Qui 20 Days in Mariupol dimostra ancor di più il suo enorme valore giornalistico, nella lotta alle fake news russe, essendo filmato direttamente sul fronte più duro dell’assedio. La troupe del film è per strada durante i raid aerei, è dentro l’ospedale pediatrico, (l’ospedale d’emergenza numero 3), quando le donne e i bambini vengono trascinati via sanguinanti, morti e feriti ed è di fronte ai carri armati quando questi circondano l’ospedale di emergenza numero 2, l’ultimo rimasto in piedi. Le riprese non si fermano nemmeno durante la fuga di Chernov e i suoi, messi in salvo da una task force militare speciale solo poche ore prima che anche l’ultimo ospedale venga occupato e attaccato dai russi.

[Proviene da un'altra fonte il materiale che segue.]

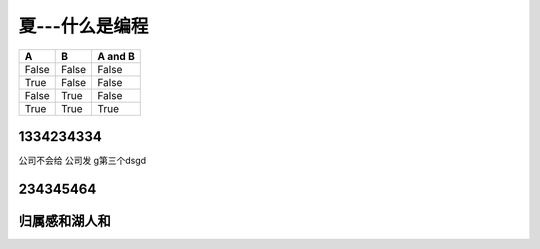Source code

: 夏---什么是编程
****************

   

=====  =====  =======
A      B      A and B
=====  =====  =======
False  False  False
True   False  False
False  True   False
True   True   True
=====  =====  =======

1334234334
========================
公司不会给
公司发
g第三个dsgd

234345464
============

归属感和湖人和
===============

20 giorni soltanto, per raccontare Mariupol
Si concludono così i 20 giorni della troupe a Mariupol, con una fuga verso il convoglio della Croce Rossa, oltre il confine della città e la linea del fuoco. Con il cuore pesante, per chi resta indietro e l’imperativo morale, e non solo, di riuscire a raccontare, da vivi, tutto ciò di cui si è stati testimoni. Venti giorni sono pochi rispetto agli 86 trascorsi prima della caduta di Mariupol in mano ai russi. Sono pochi rispetto alle 25.000 vittime accertate e alle altre decine di migliaia, non ufficiali, le cui storie resteranno sconosciute. Sono tanti e anche troppi però, venti giorni, da sopportare per chi li ha vissuti, per chi ha sentito sulla propria pelle l’onda d’urto delle bombe e ha sentito su di sé il peso di dover mostrare quell’orrore al mondo.
Inizia tutto dal silenzio, dalla normalità di una mattina qualsiasi di fine febbraio, e diventa un inferno in cui il tempo si ferma e gli occhi e le orecchie cercano di dimenticare. Ma la telecamera accesa non lo permetterà.